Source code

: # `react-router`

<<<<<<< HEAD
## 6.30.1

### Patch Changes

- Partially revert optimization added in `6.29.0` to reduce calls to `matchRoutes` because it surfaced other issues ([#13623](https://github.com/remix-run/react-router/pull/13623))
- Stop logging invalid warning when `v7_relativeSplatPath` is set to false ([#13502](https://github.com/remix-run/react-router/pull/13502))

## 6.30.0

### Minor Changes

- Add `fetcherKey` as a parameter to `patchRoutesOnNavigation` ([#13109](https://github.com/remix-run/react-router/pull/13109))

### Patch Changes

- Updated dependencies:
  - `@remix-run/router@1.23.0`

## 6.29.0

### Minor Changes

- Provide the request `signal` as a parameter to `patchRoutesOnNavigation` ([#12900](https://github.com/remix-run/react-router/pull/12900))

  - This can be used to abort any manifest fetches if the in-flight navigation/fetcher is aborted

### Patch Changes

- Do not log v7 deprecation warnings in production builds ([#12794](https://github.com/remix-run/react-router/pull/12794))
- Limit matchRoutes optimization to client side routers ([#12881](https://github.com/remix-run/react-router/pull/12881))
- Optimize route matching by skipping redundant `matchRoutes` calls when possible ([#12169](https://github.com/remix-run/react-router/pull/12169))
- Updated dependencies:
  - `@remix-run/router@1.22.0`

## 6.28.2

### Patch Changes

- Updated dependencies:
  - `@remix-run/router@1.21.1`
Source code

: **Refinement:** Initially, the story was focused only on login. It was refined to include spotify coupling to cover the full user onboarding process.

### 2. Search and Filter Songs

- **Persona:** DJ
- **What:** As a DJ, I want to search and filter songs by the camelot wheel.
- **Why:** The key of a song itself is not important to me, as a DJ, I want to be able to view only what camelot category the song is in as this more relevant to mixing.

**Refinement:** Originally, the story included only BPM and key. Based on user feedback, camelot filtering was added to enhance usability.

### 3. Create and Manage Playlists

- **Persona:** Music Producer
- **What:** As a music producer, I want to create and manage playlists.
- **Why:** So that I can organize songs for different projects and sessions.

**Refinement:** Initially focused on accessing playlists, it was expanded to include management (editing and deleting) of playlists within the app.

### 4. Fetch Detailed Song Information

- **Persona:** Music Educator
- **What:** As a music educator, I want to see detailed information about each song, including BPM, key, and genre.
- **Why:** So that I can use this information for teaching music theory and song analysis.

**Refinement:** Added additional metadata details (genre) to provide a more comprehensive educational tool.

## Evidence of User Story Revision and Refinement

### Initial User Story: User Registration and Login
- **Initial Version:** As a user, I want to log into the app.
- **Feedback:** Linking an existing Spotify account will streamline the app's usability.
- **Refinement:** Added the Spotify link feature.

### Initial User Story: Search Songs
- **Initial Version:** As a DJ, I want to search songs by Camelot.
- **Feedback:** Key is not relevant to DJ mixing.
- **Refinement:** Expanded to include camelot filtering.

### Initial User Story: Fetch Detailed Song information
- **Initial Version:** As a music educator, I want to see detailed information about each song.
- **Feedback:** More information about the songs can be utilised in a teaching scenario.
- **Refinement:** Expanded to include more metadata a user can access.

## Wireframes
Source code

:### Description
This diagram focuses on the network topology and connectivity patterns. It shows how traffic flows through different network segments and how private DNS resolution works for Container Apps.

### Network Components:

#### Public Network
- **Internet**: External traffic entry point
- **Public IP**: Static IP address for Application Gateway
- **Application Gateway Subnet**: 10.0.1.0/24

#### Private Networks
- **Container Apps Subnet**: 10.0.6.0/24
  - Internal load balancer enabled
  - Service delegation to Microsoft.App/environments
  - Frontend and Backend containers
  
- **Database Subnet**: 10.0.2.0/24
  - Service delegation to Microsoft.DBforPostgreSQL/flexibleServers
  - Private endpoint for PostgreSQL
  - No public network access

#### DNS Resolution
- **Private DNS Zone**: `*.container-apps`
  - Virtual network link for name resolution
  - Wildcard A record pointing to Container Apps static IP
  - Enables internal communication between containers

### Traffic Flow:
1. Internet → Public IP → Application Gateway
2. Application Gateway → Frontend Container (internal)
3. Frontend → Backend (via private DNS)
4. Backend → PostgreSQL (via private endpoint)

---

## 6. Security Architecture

________

§ **Your instructions**
Please copy the whole of the material exactly as written.

§ **Task response**
Source code

: # `react-router`

<<<<<<< HEAD
## 6.30.1

### Patch Changes

- Partially revert optimization added in `6.29.0` to reduce calls to `matchRoutes` because it surfaced other issues ([#13623](https://github.com/remix-run/react-router/pull/13623))
- Stop logging invalid warning when `v7_relativeSplatPath` is set to false ([#13502](https://github.com/remix-run/react-router/pull/13502))

## 6.30.0

### Minor Changes

- Add `fetcherKey` as a parameter to `patchRoutesOnNavigation` ([#13109](https://github.com/remix-run/react-router/pull/13109))

### Patch Changes

- Updated dependencies:
  - `@remix-run/router@1.23.0`

## 6.29.0

### Minor Changes

- Provide the request `signal` as a parameter to `patchRoutesOnNavigation` ([#12900](https://github.com/remix-run/react-router/pull/12900))

  - This can be used to abort any manifest fetches if the in-flight navigation/fetcher is aborted

### Patch Changes

- Do not log v7 deprecation warnings in production builds ([#12794](https://github.com/remix-run/react-router/pull/12794))
- Limit matchRoutes optimization to client side routers ([#12881](https://github.com/remix-run/react-router/pull/12881))
- Optimize route matching by skipping redundant `matchRoutes` calls when possible ([#12169](https://github.com/remix-run/react-router/pull/12169))
- Updated dependencies:
  - `@remix-run/router@1.22.0`

## 6.28.2

### Patch Changes

- Updated dependencies:
  - `@remix-run/router@1.21.1`
Source code

: **Refinement:** Initially, the story was focused only on login. It was refined to include spotify coupling to cover the full user onboarding process.

### 2. Search and Filter Songs

- **Persona:** DJ
- **What:** As a DJ, I want to search and filter songs by the camelot wheel.
- **Why:** The key of a song itself is not important to me, as a DJ, I want to be able to view only what camelot category the song is in as this more relevant to mixing.

**Refinement:** Originally, the story included only BPM and key. Based on user feedback, camelot filtering was added to enhance usability.

### 3. Create and Manage Playlists

- **Persona:** Music Producer
- **What:** As a music producer, I want to create and manage playlists.
- **Why:** So that I can organize songs for different projects and sessions.

**Refinement:** Initially focused on accessing playlists, it was expanded to include management (editing and deleting) of playlists within the app.

### 4. Fetch Detailed Song Information

- **Persona:** Music Educator
- **What:** As a music educator, I want to see detailed information about each song, including BPM, key, and genre.
- **Why:** So that I can use this information for teaching music theory and song analysis.

**Refinement:** Added additional metadata details (genre) to provide a more comprehensive educational tool.

## Evidence of User Story Revision and Refinement

### Initial User Story: User Registration and Login
- **Initial Version:** As a user, I want to log into the app.
- **Feedback:** Linking an existing Spotify account will streamline the app's usability.
- **Refinement:** Added the Spotify link feature.

### Initial User Story: Search Songs
- **Initial Version:** As a DJ, I want to search songs by Camelot.
- **Feedback:** Key is not relevant to DJ mixing.
- **Refinement:** Expanded to include camelot filtering.

### Initial User Story: Fetch Detailed Song information
- **Initial Version:** As a music educator, I want to see detailed information about each song.
- **Feedback:** More information about the songs can be utilised in a teaching scenario.
- **Refinement:** Expanded to include more metadata a user can access.

## Wireframes
Source code

:### Description
This diagram focuses on the network topology and connectivity patterns. It shows how traffic flows through different network segments and how private DNS resolution works for Container Apps.

### Network Components:

#### Public Network
- **Internet**: External traffic entry point
- **Public IP**: Static IP address for Application Gateway
- **Application Gateway Subnet**: 10.0.1.0/24

#### Private Networks
- **Container Apps Subnet**: 10.0.6.0/24
  - Internal load balancer enabled
  - Service delegation to Microsoft.App/environments
  - Frontend and Backend containers
  
- **Database Subnet**: 10.0.2.0/24
  - Service delegation to Microsoft.DBforPostgreSQL/flexibleServers
  - Private endpoint for PostgreSQL
  - No public network access

#### DNS Resolution
- **Private DNS Zone**: `*.container-apps`
  - Virtual network link for name resolution
  - Wildcard A record pointing to Container Apps static IP
  - Enables internal communication between containers

### Traffic Flow:
1. Internet → Public IP → Application Gateway
2. Application Gateway → Frontend Container (internal)
3. Frontend → Backend (via private DNS)
4. Backend → PostgreSQL (via private endpoint)

---

## 6. Security Architecture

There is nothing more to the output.